# [What is asked]
Pick out every line in the records below that contains the string "tangentPropagation" and copy each of those lines.

[Stored entries]

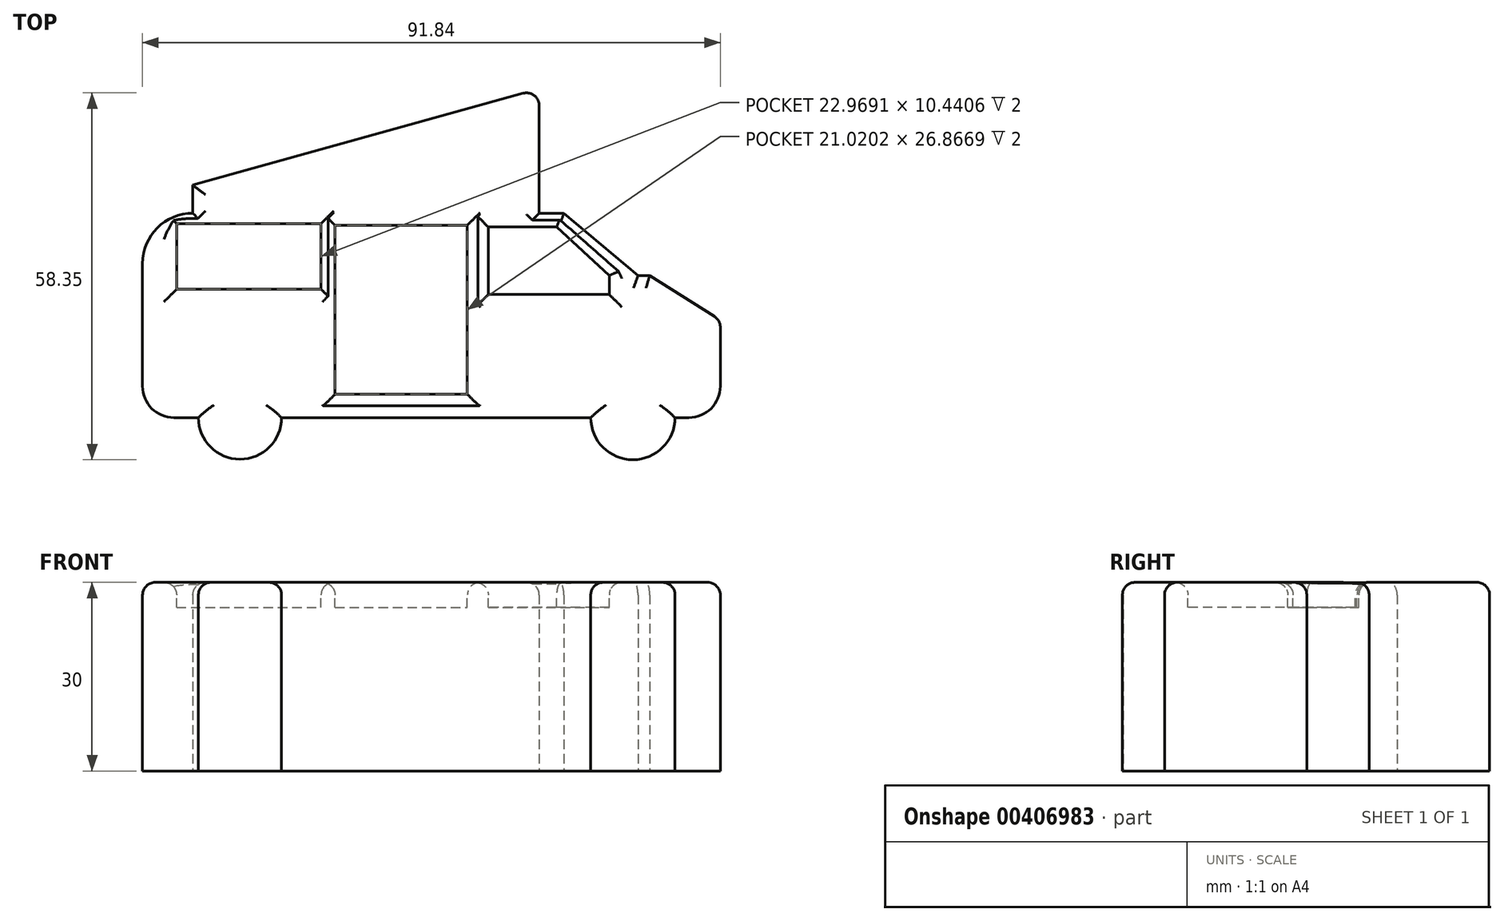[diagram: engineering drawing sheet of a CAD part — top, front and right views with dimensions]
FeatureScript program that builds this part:
annotation { "Feature Type Name" : "Feature", "Feature Type Description" : "" }
export const myFeature = defineFeature(function(context is Context, id is Id, definition is map)
    precondition{}
    {
        {
            var Q0;
            Q0=qCreatedBy(makeId("Top.planeOp"),FACE);
            var sketch = newSketch(context, id + "F0", { "sketchPlane" : qUnion([Q0])});
            skArc(sketch, "E0", {"start": v(-26.6, -32.5) * mm, "mid": v(-20, -39.12) * mm, "end": v(-13.39, -32.5) * mm});
            skArc(sketch, "E1", {"start": v(35.76, -32.5) * mm, "mid": v(42.46, -39.2) * mm, "end": v(49.16, -32.5) * mm});
            skLineSegment(sketch, "E2.bottom", {"start": v(-30.49, -32.5) * mm, "end": v(51.35, -32.5) * mm});
            skLineSegment(sketch, "E2.top", {"start": v(-35.49, -21.6) * mm, "end": v(56.35, -21.6) * mm, "construction": true});
            skLineSegment(sketch, "E2.left", {"start": v(-35.49, -27.5) * mm, "end": v(-35.49, -21.6) * mm});
            skLineSegment(sketch, "E2.right", {"start": v(56.35, -27.5) * mm, "end": v(56.35, -21.6) * mm});
            skLineSegment(sketch, "E3.bottom", {"start": v(-35.49, -21.6) * mm, "end": v(27.57, -21.6) * mm, "construction": true});
            skLineSegment(sketch, "E3.top", {"start": v(-27.49, 0) * mm, "end": v(27.57, 0) * mm, "construction": true});
            skLineSegment(sketch, "E3.left", {"start": v(-35.49, -21.6) * mm, "end": v(-35.49, -8) * mm});
            skLineSegment(sketch, "E3.right", {"start": v(27.57, -21.6) * mm, "end": v(27.57, 0) * mm, "construction": true});
            skPoint(sketch, "E4.visualSharp", {"position": v(-35.49, 0) * mm});
            skArc(sketch, "E4.filletArc", {"start": v(-27.49, 0) * mm, "mid": v(-33.14, -2.34) * mm, "end": v(-35.49, -8) * mm});
            skLineSegment(sketch, "E5", {"start": v(-27.49, 0) * mm, "end": v(-27.49, 4.47) * mm});
            skLineSegment(sketch, "E6", {"start": v(-27.49, 4.47) * mm, "end": v(27.57, 19.78) * mm});
            skLineSegment(sketch, "E7", {"start": v(27.57, 19.78) * mm, "end": v(27.57, 0) * mm});
            skLineSegment(sketch, "E8", {"start": v(27.57, 0) * mm, "end": v(31.5, 0) * mm});
            skLineSegment(sketch, "E9", {"start": v(56.35, -18.12) * mm, "end": v(56.35, -21.6) * mm});
            skLineSegment(sketch, "E10", {"start": v(31.5, 0) * mm, "end": v(43.27, -9.9) * mm});
            skLineSegment(sketch, "E11", {"start": v(43.27, -9.9) * mm, "end": v(45.13, -9.9) * mm});
            skLineSegment(sketch, "E12", {"start": v(45.13, -9.9) * mm, "end": v(55.43, -16.43) * mm});
            skPoint(sketch, "E13.visualSharp", {"position": v(-35.49, -32.5) * mm});
            skArc(sketch, "E13.filletArc", {"start": v(-35.49, -27.5) * mm, "mid": v(-34.02, -31.04) * mm, "end": v(-30.49, -32.5) * mm});
            skPoint(sketch, "E14.visualSharp", {"position": v(56.35, -32.5) * mm});
            skArc(sketch, "E14.filletArc", {"start": v(51.35, -32.5) * mm, "mid": v(54.9, -31.04) * mm, "end": v(56.35, -27.5) * mm});
            skPoint(sketch, "E15.visualSharp", {"position": v(56.35, -17.02) * mm});
            skArc(sketch, "E15.filletArc", {"start": v(56.35, -18.12) * mm, "mid": v(56.1, -17.16) * mm, "end": v(55.43, -16.43) * mm});
            skSolve(sketch);
        }
        {
            var Q0;
            Q0 = qSketchRegion(id + "F0", true);
            extrude(context, id + "F1", {"entities" : qUnion([Q0]), "depth" : 30 * mm});
        }
        {
            var Q0;
            Q0=makeQuery(id+"F1.opExtrude","CAP_FACE",FACE,{"disambiguationData":[OSD([sQuery(id+"F0.wireOp",EDGE,"E0"),sQuery(id+"F0.wireOp",EDGE,"E1"),sQuery(id+"F0.wireOp",EDGE,"E2.bottom"),sQuery(id+"F0.wireOp",EDGE,"E2.left"),sQuery(id+"F0.wireOp",EDGE,"E2.right"),sQuery(id+"F0.wireOp",EDGE,"E3.left"),sQuery(id+"F0.wireOp",EDGE,"E4.filletArc"),sQuery(id+"F0.wireOp",EDGE,"E5"),sQuery(id+"F0.wireOp",EDGE,"E6"),sQuery(id+"F0.wireOp",EDGE,"E7"),sQuery(id+"F0.wireOp",EDGE,"E8"),sQuery(id+"F0.wireOp",EDGE,"E9"),sQuery(id+"F0.wireOp",EDGE,"E10"),sQuery(id+"F0.wireOp",EDGE,"E11"),sQuery(id+"F0.wireOp",EDGE,"E12"),sQuery(id+"F0.wireOp",EDGE,"E13.filletArc"),sQuery(id+"F0.wireOp",EDGE,"E14.filletArc"),sQuery(id+"F0.wireOp",EDGE,"E15.filletArc")])],"isStart":false});
            var sketch = newSketch(context, id + "F2", { "sketchPlane" : qUnion([Q0])});
            skLineSegment(sketch, "E16.bottom", {"start": v(-30.07, -12.08) * mm, "end": v(-7.1, -12.08) * mm});
            skLineSegment(sketch, "E16.top", {"start": v(-30.07, -1.64) * mm, "end": v(-7.1, -1.64) * mm});
            skLineSegment(sketch, "E16.left", {"start": v(-30.07, -12.08) * mm, "end": v(-30.07, -1.64) * mm});
            skLineSegment(sketch, "E16.right", {"start": v(-7.1, -12.08) * mm, "end": v(-7.1, -1.64) * mm});
            skLineSegment(sketch, "E17.bottom", {"start": v(-4.88, -1.92) * mm, "end": v(16.14, -1.92) * mm});
            skLineSegment(sketch, "E17.top", {"start": v(-4.88, -28.79) * mm, "end": v(16.14, -28.79) * mm});
            skLineSegment(sketch, "E17.left", {"start": v(-4.88, -1.92) * mm, "end": v(-4.88, -28.79) * mm});
            skLineSegment(sketch, "E17.right", {"start": v(16.14, -1.92) * mm, "end": v(16.14, -28.79) * mm});
            skLineSegment(sketch, "E18", {"start": v(19.47, -2.2) * mm, "end": v(19.47, -12.92) * mm});
            skLineSegment(sketch, "E19", {"start": v(19.47, -12.92) * mm, "end": v(38.7, -12.92) * mm});
            skLineSegment(sketch, "E20", {"start": v(38.7, -12.92) * mm, "end": v(38.7, -9.9) * mm});
            skLineSegment(sketch, "E21", {"start": v(38.7, -9.9) * mm, "end": v(30.34, -2.2) * mm});
            skLineSegment(sketch, "E22", {"start": v(30.34, -2.2) * mm, "end": v(19.47, -2.2) * mm});
            skLineSegment(sketch, "E23", {"start": v(-18.6, -1.64) * mm, "end": v(-19.91, -1.64) * mm});
            skLineSegment(sketch, "E24", {"start": v(-19.91, -1.64) * mm, "end": v(-19.91, -12.08) * mm, "construction": true});
            skLineSegment(sketch, "E25", {"start": v(-19.91, -12.08) * mm, "end": v(-18.6, -12.08) * mm});
            skLineSegment(sketch, "E26", {"start": v(-18.6, -12.08) * mm, "end": v(-18.6, -1.64) * mm, "construction": true});
            skSolve(sketch);
        }
        {
            var Q0;
            Q0=makeQuery(id+"F2.imprint","IMPRINT",FACE,{"disambiguationData":[TD([[makeQuery(id+"F2.imprint","IMPRINT",EDGE,{"derivedFrom":sQuery(id+"F2.wireOp",EDGE,"E18")}),1.0]])]});
            var Q1;
            Q1=makeQuery(id+"F2.imprint","IMPRINT",FACE,{"disambiguationData":[TD([[makeQuery(id+"F2.imprint","IMPRINT",EDGE,{"derivedFrom":sQuery(id+"F2.wireOp",EDGE,"E17.bottom")}),-1.0]])]});
            var Q2;
            {var subQ3=sQuery(id+"F2.wireOp",EDGE,"E16.left");Q2=makeQuery(id+"F2.imprint","IMPRINT",FACE,{"disambiguationData":[TD([[makeQuery(id+"F2.imprint","IMPRINT",EDGE,{"derivedFrom":subQ3}),-1.0]])]});}
            extrude(context, id + "F3", {"entities" : qUnion([Q0, Q1, Q2]), "operationType" : NewBodyOperationType.REMOVE, "oppositeDirection" : true, "depth" : 4 * mm});
        }
        {
            var Q0;
            Q0=makeQuery(id+"F1.opExtrude","CAP_FACE",FACE,{"disambiguationData":[OSD([sQuery(id+"F0.wireOp",EDGE,"E0"),sQuery(id+"F0.wireOp",EDGE,"E1"),sQuery(id+"F0.wireOp",EDGE,"E2.bottom"),sQuery(id+"F0.wireOp",EDGE,"E2.left"),sQuery(id+"F0.wireOp",EDGE,"E2.right"),sQuery(id+"F0.wireOp",EDGE,"E3.left"),sQuery(id+"F0.wireOp",EDGE,"E4.filletArc"),sQuery(id+"F0.wireOp",EDGE,"E5"),sQuery(id+"F0.wireOp",EDGE,"E6"),sQuery(id+"F0.wireOp",EDGE,"E7"),sQuery(id+"F0.wireOp",EDGE,"E8"),sQuery(id+"F0.wireOp",EDGE,"E9"),sQuery(id+"F0.wireOp",EDGE,"E10"),sQuery(id+"F0.wireOp",EDGE,"E11"),sQuery(id+"F0.wireOp",EDGE,"E12"),sQuery(id+"F0.wireOp",EDGE,"E13.filletArc"),sQuery(id+"F0.wireOp",EDGE,"E14.filletArc"),sQuery(id+"F0.wireOp",EDGE,"E15.filletArc")])],"isStart":false});
            fillet(context, id + "F4", {"entities" : qUnion([Q0]), "radius" : 2 * mm, "tangentPropagation" : true, "allowEdgeOverflow" : false});
        }
        {
            var Q0;
            Q0=makeQuery(id+"F1.opExtrude","SWEPT_EDGE",EDGE,{"disambiguationData":[OSD([sQuery(id+"F0.wireOp",EDGE,"E6"),sQuery(id+"F0.wireOp",EDGE,"E7")])]});
            fillet(context, id + "F5", {"entities" : qUnion([Q0]), "radius" : 2 * mm, "tangentPropagation" : true, "allowEdgeOverflow" : false});
        }
    });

# [Expected output]
            fillet(context, id + "F4", {"entities" : qUnion([Q0]), "radius" : 2 * mm, "tangentPropagation" : true, "allowEdgeOverflow" : false});
            fillet(context, id + "F5", {"entities" : qUnion([Q0]), "radius" : 2 * mm, "tangentPropagation" : true, "allowEdgeOverflow" : false});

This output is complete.